BEGIN Extracted records

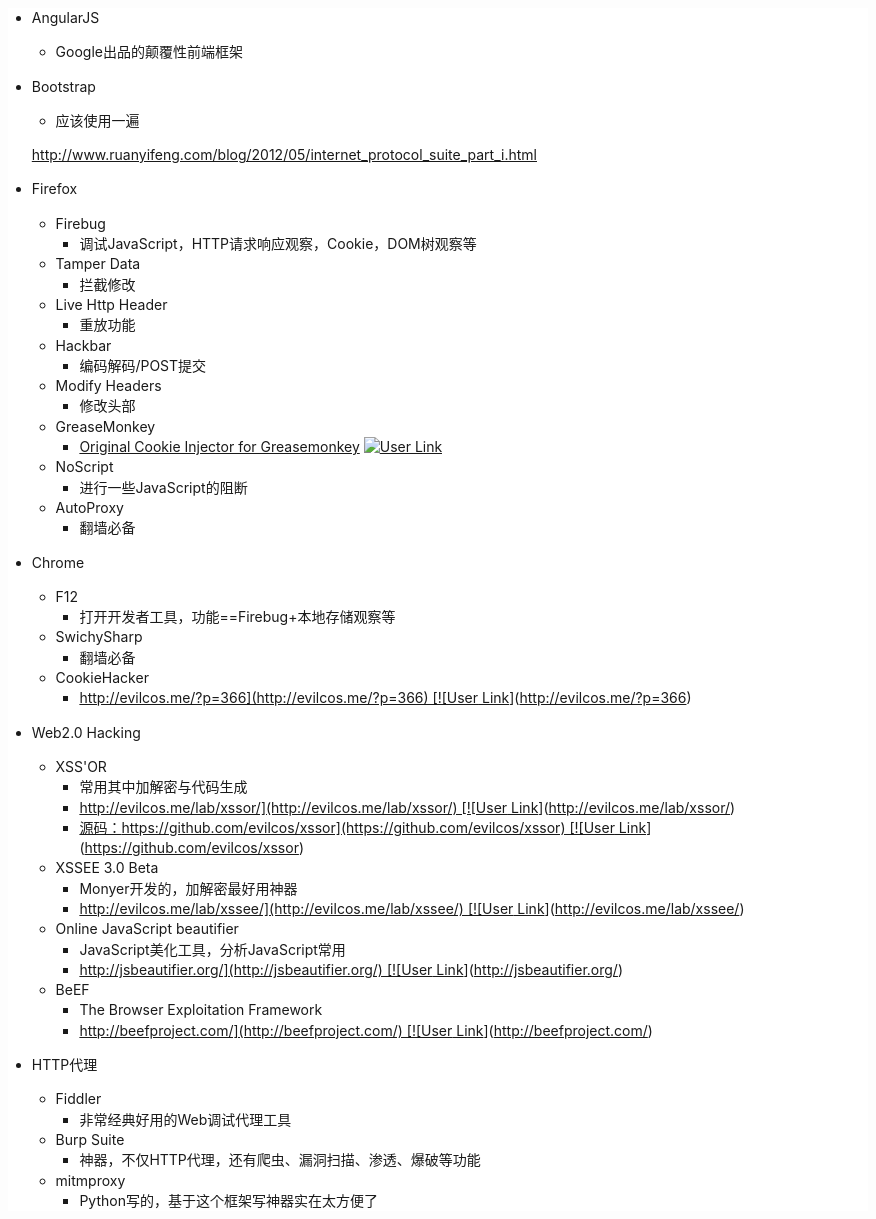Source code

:   - AngularJS

    - Google出品的颠覆性前端框架

  - Bootstrap

    - 应该使用一遍

    http://www.ruanyifeng.com/blog/2012/05/internet_protocol_suite_part_i.html


- Firefox
  - Firebug
    - 调试JavaScript，HTTP请求响应观察，Cookie，DOM树观察等
  - Tamper Data
    - 拦截修改
  - Live Http Header
    - 重放功能
  - Hackbar
    - 编码解码/POST提交
  - Modify Headers
    - 修改头部
  - GreaseMonkey
    - [Original Cookie Injector for Greasemonkey](http://userscripts.org/scripts/show/119798) [![User Link](http://blog.knownsec.com/Knownsec_RD_Checklist/v3.1.html_files//ilink.png)](http://userscripts.org/scripts/show/119798)
  - NoScript
    - 进行一些JavaScript的阻断
  - AutoProxy
    - 翻墙必备
- Chrome
  - F12
    - 打开开发者工具，功能==Firebug+本地存储观察等
  - SwichySharp
    - 翻墙必备
  - CookieHacker
    - [http://evilcos.me/?p=366](http://evilcos.me/?p=366) [![User Link](http://blog.knownsec.com/Knownsec_RD_Checklist/v3.1.html_files//ilink.png)](http://evilcos.me/?p=366)
- Web2.0 Hacking
  - XSS'OR
    - 常用其中加解密与代码生成
    - [http://evilcos.me/lab/xssor/](http://evilcos.me/lab/xssor/) [![User Link](http://blog.knownsec.com/Knownsec_RD_Checklist/v3.1.html_files//ilink.png)](http://evilcos.me/lab/xssor/)
    - [源码：https://github.com/evilcos/xssor](https://github.com/evilcos/xssor) [![User Link](http://blog.knownsec.com/Knownsec_RD_Checklist/v3.1.html_files//ilink.png)](https://github.com/evilcos/xssor)
  - XSSEE 3.0 Beta
    - Monyer开发的，加解密最好用神器
    - [http://evilcos.me/lab/xssee/](http://evilcos.me/lab/xssee/) [![User Link](http://blog.knownsec.com/Knownsec_RD_Checklist/v3.1.html_files//ilink.png)](http://evilcos.me/lab/xssee/)
  - Online JavaScript beautifier
    - JavaScript美化工具，分析JavaScript常用
    - [http://jsbeautifier.org/](http://jsbeautifier.org/) [![User Link](http://blog.knownsec.com/Knownsec_RD_Checklist/v3.1.html_files//ilink.png)](http://jsbeautifier.org/)
  - BeEF
    - The Browser Exploitation Framework
    - [http://beefproject.com/](http://beefproject.com/) [![User Link](http://blog.knownsec.com/Knownsec_RD_Checklist/v3.1.html_files//ilink.png)](http://beefproject.com/)
- HTTP代理
  - Fiddler
    - 非常经典好用的Web调试代理工具
  - Burp Suite
    - 神器，不仅HTTP代理，还有爬虫、漏洞扫描、渗透、爆破等功能
  - mitmproxy
    - Python写的，基于这个框架写神器实在太方便了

END Extracted records

Work to be completed ->
Show each line from the entries above that contains the string "Firebug", copying every such line in full and unchanged.

Reply ->
  - Firebug
    - 打开开发者工具，功能==Firebug+本地存储观察等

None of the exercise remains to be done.